Williamsburg is a large subdivision bounded roughly on the north by the Beachline Expressway, on the south by the Central Florida GreeneWay, on the east by Shingle Creek and on the west by International Drive. The main intersection of the community is at Orangewood Blvd. and Central Florida Parkway.

In the early 2000s, Williamsburg's Homeowners Association worked with the Orange County Board of County Commissioners to ensure that traffic from the Orange County Convention Center did not pass through the interchange between Orangewood Boulevard and the Beachline, which would expand to connect to a southern extension of Universal Boulevard.

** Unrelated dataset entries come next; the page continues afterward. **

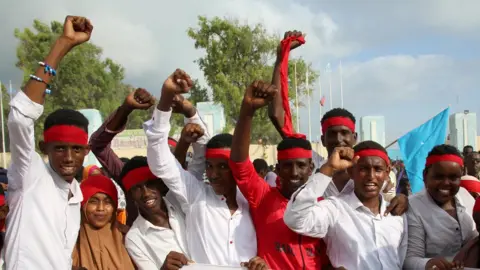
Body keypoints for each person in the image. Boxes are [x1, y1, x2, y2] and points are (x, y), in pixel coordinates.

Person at [145, 69, 265, 269]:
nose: (213, 174)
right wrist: (167, 98)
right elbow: (160, 161)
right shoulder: (196, 196)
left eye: (222, 167)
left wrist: (262, 263)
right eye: (209, 166)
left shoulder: (253, 202)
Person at [4, 16, 92, 269]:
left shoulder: (76, 194)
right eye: (59, 148)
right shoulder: (30, 174)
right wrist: (62, 44)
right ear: (44, 149)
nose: (68, 157)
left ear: (86, 151)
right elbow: (20, 118)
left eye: (76, 149)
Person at [229, 80, 328, 269]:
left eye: (301, 165)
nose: (294, 173)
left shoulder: (323, 205)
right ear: (277, 168)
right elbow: (239, 164)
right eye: (287, 166)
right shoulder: (263, 197)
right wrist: (247, 110)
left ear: (311, 168)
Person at [89, 88, 204, 226]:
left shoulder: (186, 186)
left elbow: (177, 167)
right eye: (160, 153)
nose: (145, 192)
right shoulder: (133, 173)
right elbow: (97, 145)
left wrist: (189, 114)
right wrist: (126, 109)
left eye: (168, 154)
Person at [284, 141, 408, 269]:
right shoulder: (335, 209)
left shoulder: (397, 213)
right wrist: (329, 168)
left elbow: (404, 260)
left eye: (378, 169)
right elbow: (296, 218)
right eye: (363, 169)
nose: (371, 176)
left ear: (387, 172)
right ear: (351, 172)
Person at [404, 144, 478, 269]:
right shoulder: (413, 207)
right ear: (425, 175)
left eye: (453, 177)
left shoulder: (465, 196)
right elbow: (410, 259)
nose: (446, 183)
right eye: (438, 177)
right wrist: (428, 264)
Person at [121, 156, 190, 270]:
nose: (146, 193)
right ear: (130, 195)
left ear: (160, 184)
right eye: (137, 188)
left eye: (149, 184)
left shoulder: (182, 205)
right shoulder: (135, 238)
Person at [72, 174, 135, 270]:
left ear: (115, 206)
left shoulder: (129, 237)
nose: (101, 208)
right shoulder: (68, 239)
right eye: (93, 201)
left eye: (108, 202)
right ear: (83, 204)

The result was an interchange that directed a bulk of southbound Universal Boulevard traffic onto the Beachline, with only one lane passing under to connect to Orangewood Boulevard.

==Demographics==

Historical population
| Census | Pop. | Note | %± |
| 2020 | 7,908 |  | — |
U.S. Decennial Census

===2020 census===
As of the 2020 census, Williamsburg had a population of 7,908. The median age was 45.1 years. 15.2% of residents were under the age of 18 and 19.8% of residents were 65 years of age or older. For every 100 females there were 96.5 males, and for every 100 females age 18 and over there were 95.2 males age 18 and over.

100.0% of residents lived in urban areas, while 0.0% lived in rural areas.

There were 3,427 households in Williamsburg, of which 21.6% had children under the age of 18 living in them. Of all households, 43.7% were married-couple households, 19.7% were households with a male householder and no spouse or partner present, and 28.0% were households with a female householder and no spouse or partner present. About 27.7% of all households were made up of individuals and 11.1% had someone living alone who was 65 years of age or older.

There were 3,914 housing units, of which 12.4% were vacant. The homeowner vacancy rate was 1.0% and the rental vacancy rate was 4.8%.

Racial composition as of the 2020 census
| Race | Number | Percent |
|---|---|---|
| White | 4,880 | 61.7% |
| Black or African American | 358 | 4.5% |
| American Indian and Alaska Native | 26 | 0.3% |
| Asian | 634 | 8.0% |
| Native Hawaiian and Other Pacific Islander | 54 | 0.7% |
| Some other race | 599 | 7.6% |
| Two or more races | 1,357 | 17.2% |
| Hispanic or Latino (of any race) | 2,038 | 25.8% |

===2000 census===
As of the census of 2000, there were 6,736 people, 3,262 households, and 2,035 families residing in the CDP. The population density was 706.7/km^{2} (1,830.4/mi^{2}). There were 3,492 housing units at an average density of 366.4/km^{2} (948.9/mi^{2}). The racial makeup of the CDP was 89.59% White, 1.97% African American, 0.10% Native American, 3.95% Asian, 0.15% Pacific Islander, 2.15% from other races, and 2.08% from two or more races. Hispanic or Latino of any race were 9.47% of the population.

There were 3,262 households, out of which 13.1% had children under the age of 18 living with them, 52.2% were married couples living together, 7.5% had a female householder with no husband present, and 37.6% were non-families. 28.6% of all households were made up of individuals, and 15.5% had someone living alone who was 65 years of age or older. The average household size was 2.06 and the average family size was 2.49.

In the CDP, the population was spread out, with 10.7% under the age of 18, 4.4% from 18 to 24, 27.7% from 25 to 44, 24.0% from 45 to 64, and 33.3% who were 65 years of age or older. The median age was 51 years. For every 100 females, there were 89.7 males. For every 100 females age 18 and over, there were 88.3 males.

The median income for a household in the CDP was $46,460, and the median income for a family was $51,791. Males had a median income of $37,029 versus $27,337 for females. The per capita income for the CDP was $26,096. About 2.0% of families and 4.0% of the population were below the poverty line, including 2.9% of those under age 18 and 3.9% of those age 65 or over.